■ Material for the task ■
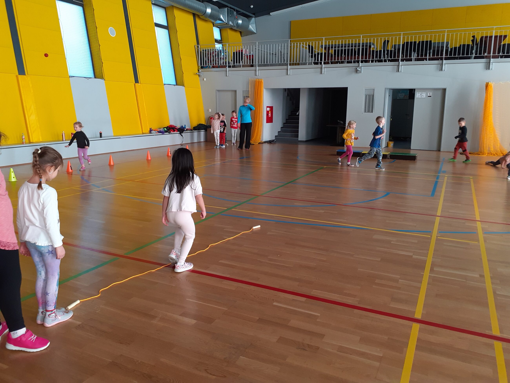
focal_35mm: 27
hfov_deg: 65.3
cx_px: 255
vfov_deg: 51.4
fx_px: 398
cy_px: 192
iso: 64
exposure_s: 1/100
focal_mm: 3.6
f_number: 1.9
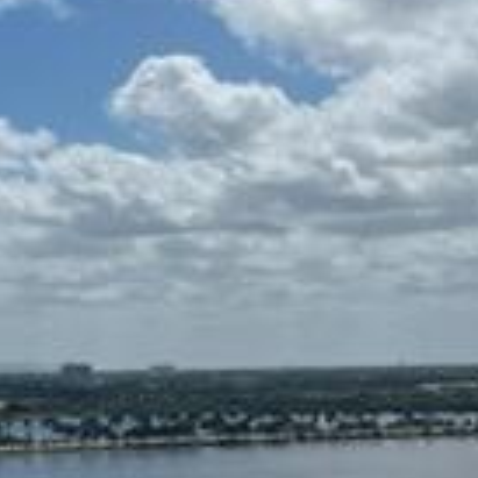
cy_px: 283
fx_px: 1672
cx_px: 52
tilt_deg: +1.0
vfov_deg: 16.3
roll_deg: -0.2
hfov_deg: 16.1
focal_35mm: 107
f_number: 1.5
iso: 50
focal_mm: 5.7
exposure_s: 1/14286
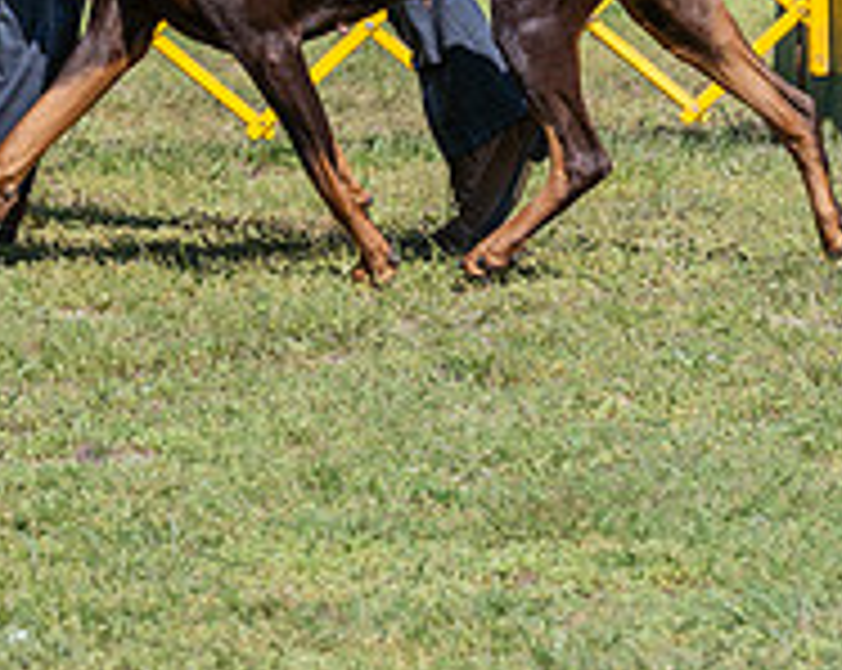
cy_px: -337
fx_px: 13859
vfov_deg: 2.8
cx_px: 13
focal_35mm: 557
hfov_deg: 3.5
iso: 250
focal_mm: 164
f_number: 6.3
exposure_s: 1/1250
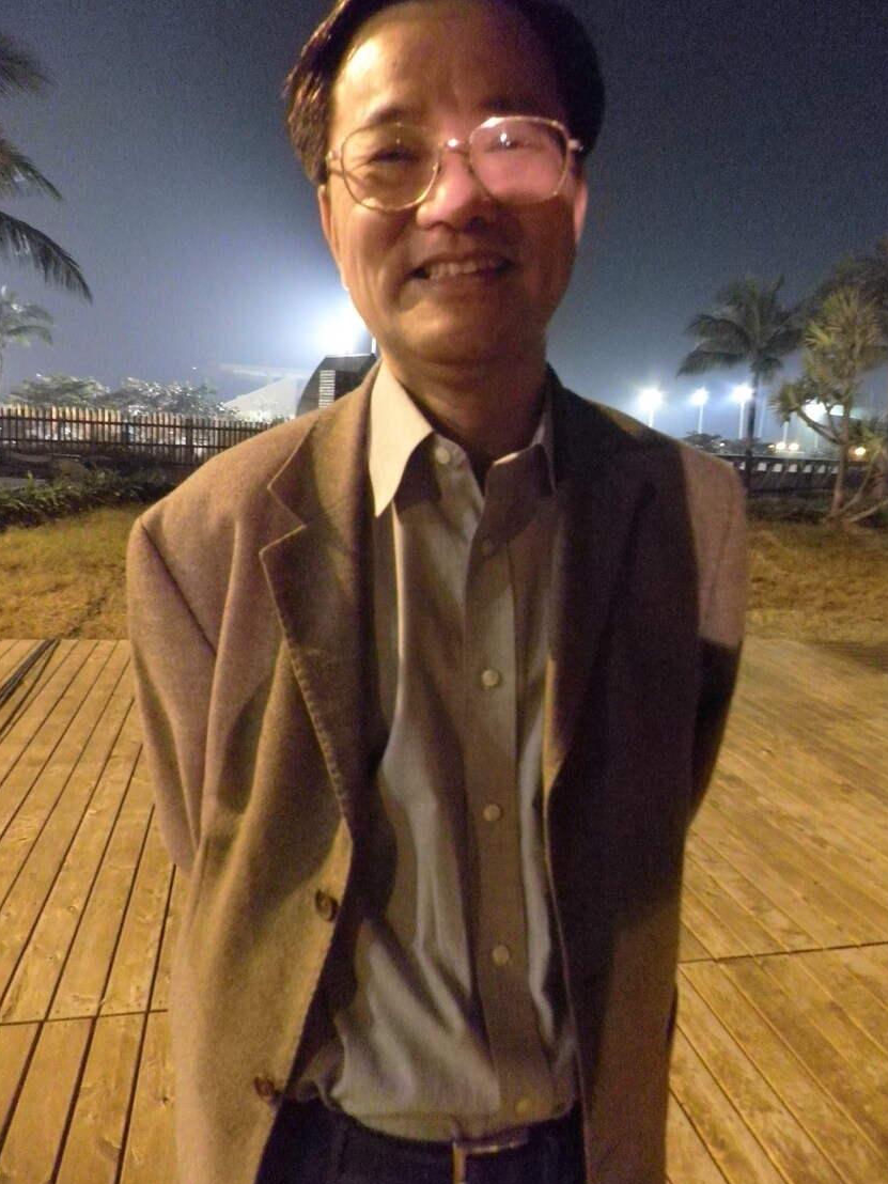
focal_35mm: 26
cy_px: 556
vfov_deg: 67.2
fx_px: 889
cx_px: 457
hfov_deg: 53.1
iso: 800
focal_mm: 4.3
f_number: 3.3
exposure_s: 1/4
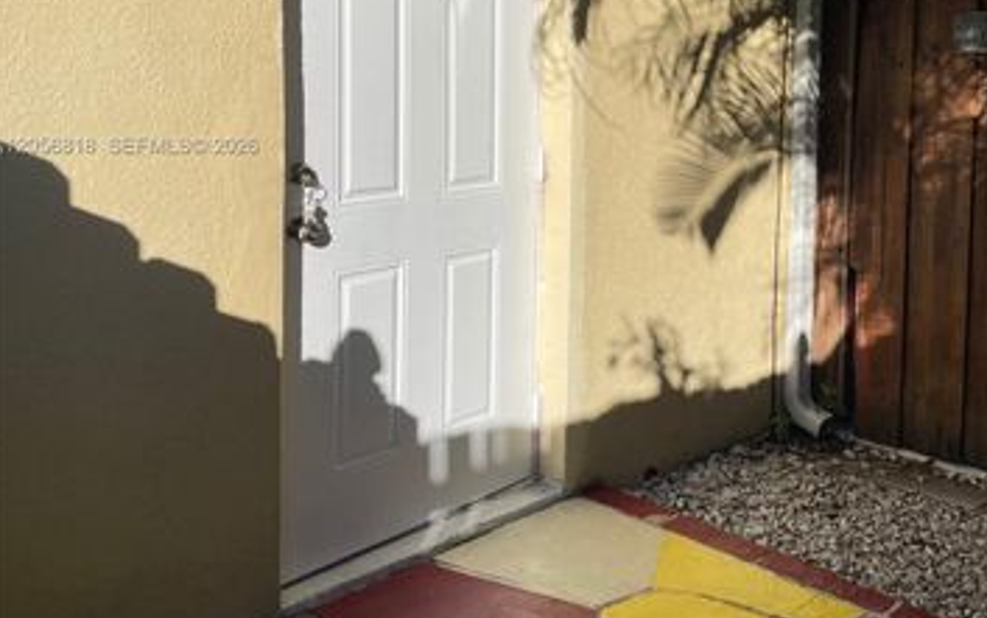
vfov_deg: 32.1
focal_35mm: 39
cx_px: 685
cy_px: 147
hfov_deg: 49.2
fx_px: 1050
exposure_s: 1/5814
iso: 32
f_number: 1.6
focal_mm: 4.2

■ Your instructions ■
Take the lines from the one holding "vfov_deg: 16.3" through the final line of the records above and output them exactly, both ends included, excluding pictures.

■ Output of the task ■
vfov_deg: 16.3
roll_deg: -0.2
hfov_deg: 16.1
focal_35mm: 107
f_number: 1.5
iso: 50
focal_mm: 5.7
exposure_s: 1/14286
cy_px: -337
fx_px: 13859
vfov_deg: 2.8
cx_px: 13
focal_35mm: 557
hfov_deg: 3.5
iso: 250
focal_mm: 164
f_number: 6.3
exposure_s: 1/1250
focal_35mm: 26
cy_px: 556
vfov_deg: 67.2
fx_px: 889
cx_px: 457
hfov_deg: 53.1
iso: 800
focal_mm: 4.3
f_number: 3.3
exposure_s: 1/4
vfov_deg: 32.1
focal_35mm: 39
cx_px: 685
cy_px: 147
hfov_deg: 49.2
fx_px: 1050
exposure_s: 1/5814
iso: 32
f_number: 1.6
focal_mm: 4.2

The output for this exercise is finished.